With one observation above the posterior is proportional to \(\alpha^{-1}\) on \([\alpha_0, \alpha_1]\). If \(n=1\) the CDF is \(F(\alpha)=\frac{\ln \alpha-\ln \alpha_0}{\ln \alpha_1-\ln \alpha_0}\), so the median \(m\) is the geometric mean of \(\alpha_0\) and \(\alpha_1\), and the interquartile range is between geometric mean of \(m\) and \(\alpha_0\) and of \(m\) and \(\alpha_1\). If \(\alpha_1 \approx 53333=3^{-1} 2^4 10^4\) and \(\alpha_0=27\) the estimate is \(m=1200\) and quartiles are \(180\) and \(8000\).

The mean, meanwhile is \(\frac{\alpha_1-27}{\ln \alpha_1 -\ln 27}\approx 7025\), variance \(\frac{\alpha_1^2-27^2}{2(\ln \alpha_1 -\ln 27)}- E[\alpha]^2\approx 138071335\), standard deviation \(11750\). Since the distribution is very overweighted on the left, the mean is far to the right of the median (the torgue due to far-flung right part of the distribution is high, making fulcrum/center of mass/mean move to the right of the “half-mass line”/median to balance.)

Both of these are sensitive to the \(\alpha_1\), but, at least the median, in a power one-half way, so a hundredford change in maximum \(\alpha_1\) gives a tenfold change in posterior median, reasonably consistent with weakness of data.

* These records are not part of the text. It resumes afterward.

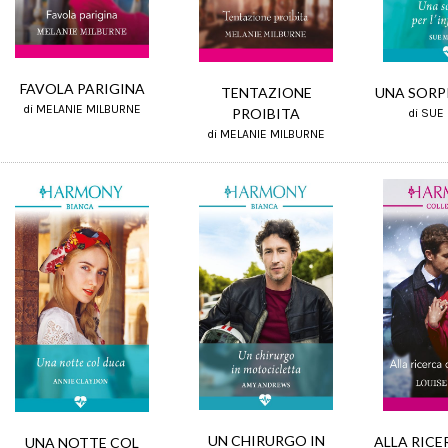
FAVOLA PARIGINA
TENTAZIONE
UNA SORPR
di MELANIE MILBURNE
PROIBITA
di SUE
di MELANIE MILBURNE
UN CHIRURGO IN
ALLA RICE
UNA NOTTE COL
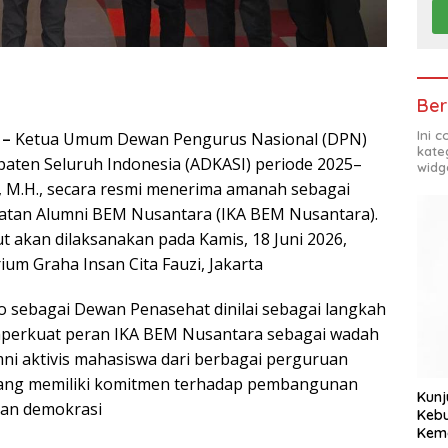
Ber
Ini 
 –
Ketua Umum Dewan Pengurus Nasional (DPN)
kate
aten Seluruh Indonesia (ADKASI) periode 2025–
widg
., M.H., secara resmi menerima amanah sebagai
atan Alumni BEM Nusantara (IKA BEM Nusantara).
 akan dilaksanakan pada Kamis, 18 Juni 2026,
ium Graha Insan Cita Fauzi, Jakarta
 sebagai Dewan Penasehat dinilai sebagai langkah
mperkuat peran IKA BEM Nusantara sebagai wadah
mni aktivis mahasiswa dari berbagai perguruan
 yang memiliki komitmen terhadap pembangunan
Kunj
an demokrasi
Kebu
Kem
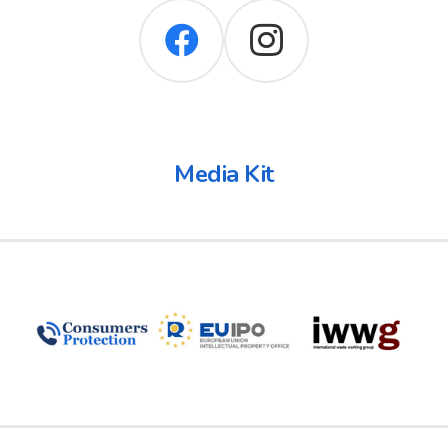
Media Kit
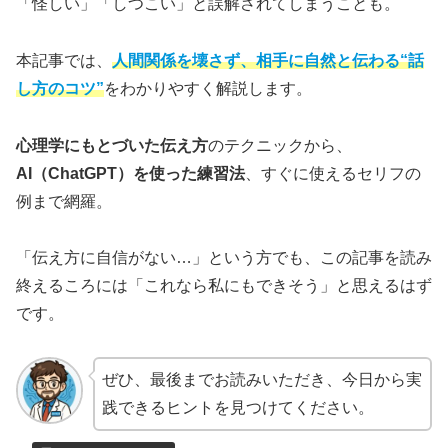
「怪しい」「しつこい」と誤解されてしまうことも。
本記事では、
人間関係を壊さず、相手に自然と伝わる“話
し方のコツ”
をわかりやすく解説します。
心理学にもとづいた伝え方
のテクニックから、
AI（ChatGPT）を使った練習法
、すぐに使えるセリフの
例まで網羅。
「伝え方に自信がない…」という方でも、この記事を読み
終えるころには「これなら私にもできそう」と思えるはず
です。
ぜひ、最後までお読みいただき、今日から実
践できるヒントを見つけてください。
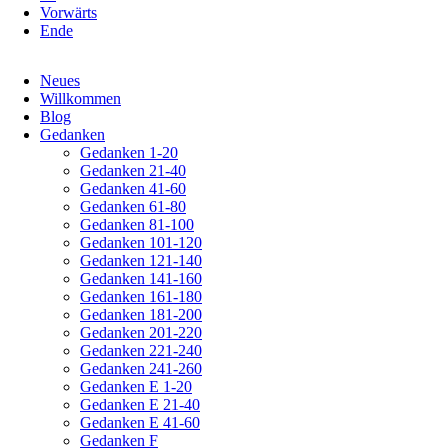
Vorwärts
Ende
Navigation
Neues
überspringen
Willkommen
Blog
Gedanken
Gedanken 1-20
Gedanken 21-40
Gedanken 41-60
Gedanken 61-80
Gedanken 81-100
Gedanken 101-120
Gedanken 121-140
Gedanken 141-160
Gedanken 161-180
Gedanken 181-200
Gedanken 201-220
Gedanken 221-240
Gedanken 241-260
Gedanken E 1-20
Gedanken E 21-40
Gedanken E 41-60
Gedanken F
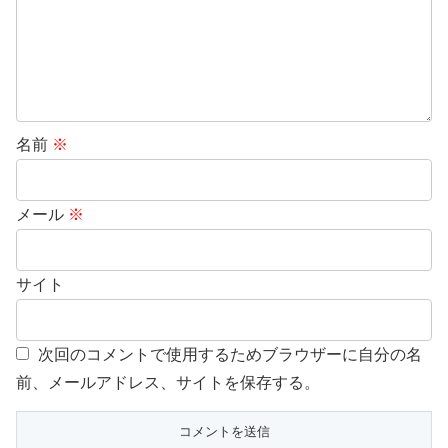
名前
※
メール
※
サイト
次回のコメントで使用するためブラウザーに自分の名
前、メールアドレス、サイトを保存する。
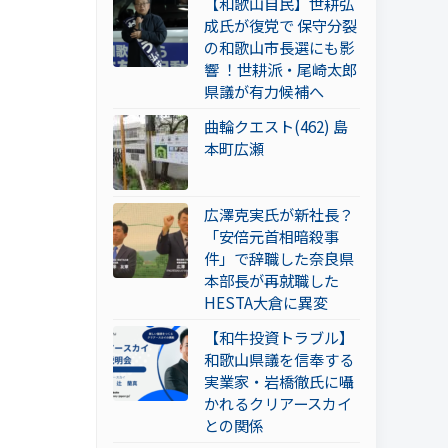
【和歌山自民】世耕弘
成氏が復党で 保守分裂
の和歌山市長選にも影
響 ！世耕派・尾崎太郎
県議が有力候補へ
曲輪クエスト(462) 島
本町広瀬
広澤克実氏が新社長？
「安倍元首相暗殺事
件」で辞職した奈良県
本部長が再就職した
HESTA大倉に異変
【和牛投資トラブル】
和歌山県議を信奉する
実業家・岩橋徹氏に囁
かれるクリアースカイ
との関係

If \(n=2\) or, equivalently, one uses Jeffrey’s prior the posterior is proportional to \(\frac{1}{\alpha^2}\). In terms of density and median/quartiles this is insensitive to \(\alpha_1\) and for large \(\alpha_1\) the CDF is \(F(\alpha)=27(\frac{1}{27}-\frac{1}{\alpha})\), so \(m=54\), and quartiles are \(36\) and \(108\), a substantially narrower range.

The mean is, for lagre \(\alpha_1\), about \(27 \ln(\alpha_1/27)\). In our \(\alpha_1=53333\) case this is about \(205\), with \(E(\alpha^2)\approx 27\cdot 53333=1440000\) and \(\text{var}(\alpha)\approx 1440000\), standard deviation \(1200\). The standard deviation is reduced from order of magnitude of \(\alpha_1/\ln \alpha_1\) to order of magnitude \(\alpha_1^{1/2}\), but is still much larger than interquartile range which is now independent of \(\alpha_1\).

With higher \(n\) both mean and variance become insensitive to \(\alpha_1\).